Ciao gente (tanto per variare), un genere di cui mi sono incidentalmente occupato in precedenti recensioni e commenti varii è quello "erotico all'italiana", che ha il suo "campione" in Tinto Brass e nelle sue attrici (ovvero in una parte di esse, quella posteriore), ma anche validi epigoni minori, che dal maestro veneziano hanno appreso, anche in maniera intuitiva, i rudimenti del genere.

Sarebbe tuttavia scontato occuparsi di questi minori, e, dunque, scartiamo dalla prevedibilità e vediamo come si confronta - con lo stesso genere - un grande del teatro italiano come l'acclamato Gabriele Lavia, qui regista e protagonista di un film il cui totem femmineo è rappresentato dall'allora moglie dell'amletico autore, la davvero bella, per non scendere nel volgare, Monica Guerritore.

Qui apro una parentesi, spero condivisa: secondo me la giovane Guerritore, oltre che brava, è stata davvero una delle donne più intriganti e sensuali del nostro cinema e teatro, piccola ed un po' sottovalutata icona dell'eros mediterraneo. Questo soprattutto quando teneva i capelli neri e lunghi - come nel tardo "La lupa" ('9*), un po' meno quanto li aveva corti e chiari come qui, ma accontentiamoci.

Venendo al sodo, "Scandalosa Gilda" ('85) è un'autentica schifezza, indifendibile se non per qualche scena di nudo della nostra Monica: la storia appare di suo scarsamente credibile anche per gli standards del cinema erotico, narrando della progressiva rovina di un fumettaro (Lavia), innamorato perso della fedifraga Gilda (Guerritore). Eros e Thanatos vanno a braccetto come nella migliore tradizione classica, fino ad un finale drammatico - o ridicolo?

Il film mescola male frammenti di erotismo, tratti di road movie, e financo cartoni animati, prima ancora di Tarantino in "Kill Bill": la sequenza disegnata da tale Gibba, in cui si narra delle avventure erotiche di una Vagina (non scherzo) risulta quantomeno originale, anche se alquanto volgare e per certi aspetti gratuiti. La recitazione è pessima, gli stessi attori sembrano poco convinti di quel che fanno, se non nella parte relativa a qualche scena erotica.

Insomma, un film orribile anche per il Vostro Il_Paolo, il quale tuttavia non viene a disturbarvi su Debaser solo per dirvi che quest'opera è praticamente da buttare, cosa che i più acuti avranno capito fin dal titolo.

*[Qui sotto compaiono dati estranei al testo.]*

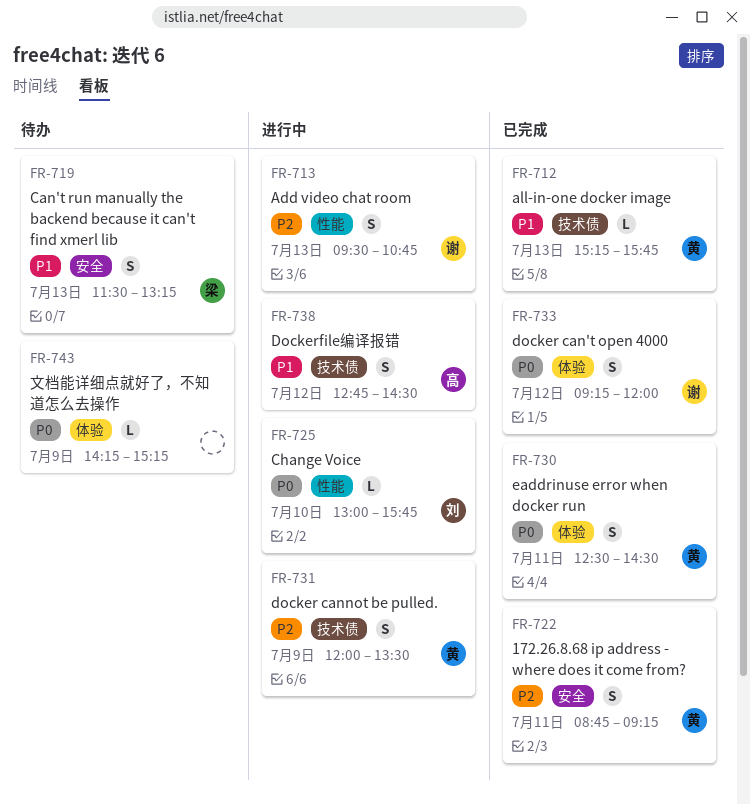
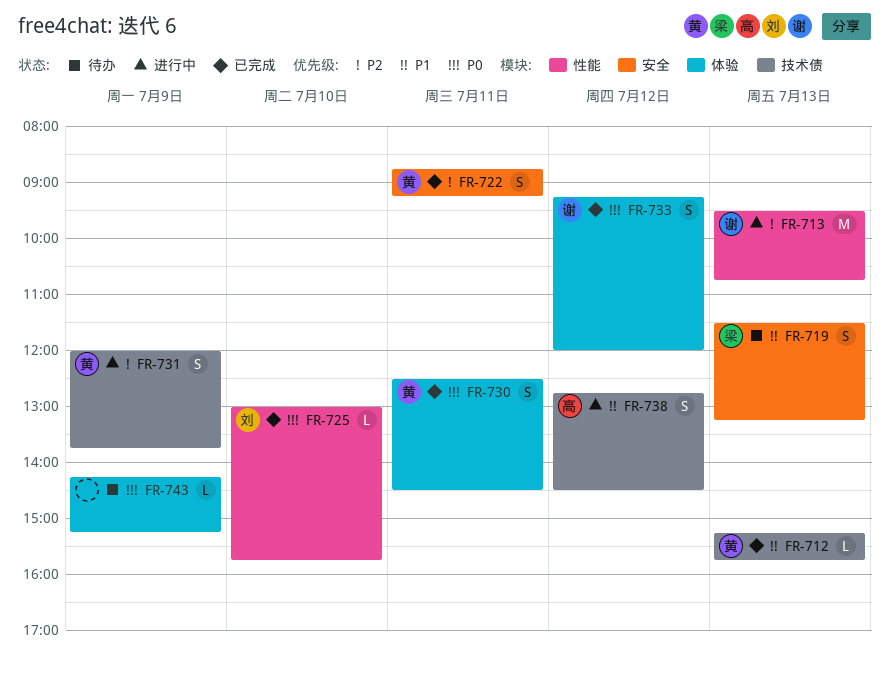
FR-713, estimate: S -> M
FR-725, status: 进行中 -> 已完成
FR-731, ends: 13:30 -> 13:45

No, ovviamente il discorso deve essere più ampio. Qualche anno fa, prima dello split della coppia, vidi Lavia e Guerritore a teatro, in una piuttosto aspra versione di una qualche tragedia scespiriana di cui non ricordo esattamente il nome, durata circa tre ore e mezza. Bravissimi, in grado di trasmettere contemporaneamente arte e cultura e di elevare, a sommesso avviso del Vostro recensore ed occasionale spettatore teatrale di fiducia, il non sempre alto livello delle rappresentazioni teatrali in Italia.

Ora, escludendo che Lavia approfittasse del film per godere delle grazie della moglie (capisco Brass che è un po' lumacone, ma non lui), ed escluso parimenti che nell'artista torinese vi fosse il gusto di portare in scena alcuni lubrichi desideri privati, debbo concludere che questo filmaccio fu girato per malriposte esigenze di cassetta, ovvero per sfruttare, sulla scia de "La chiave" di brassiana memoria ('83), il filone del softcore all'amatriciana. Per non essere troppo scontati e volgari, Lavia e Guerritore aggiunsero qualche tono da tragedia incombente e qualche sperimentalismo cartoonistico che somiglia non poco alla foglia di fico di adamitica memoria, dicendo tutto sulla genesi del film.

Ebbene, recuperare questo film, e vederlo in maniera disincantata - dando uno sguardo in tralice ai nudi integrali della bella Monica - vuol dire tutto sommato capire cosa costi far cultura in Italia, ed anche far teatro: occorre abbassarsi un poco alle esigenze di cassetta ed al pubblico che non sa nemmeno chi fosse il Bardo. Così è la vita, mentre mi chiedo cosa sarebbe successo se alle medesime conclusioni non fosse arrivato Lavia, ma Paola Borboni.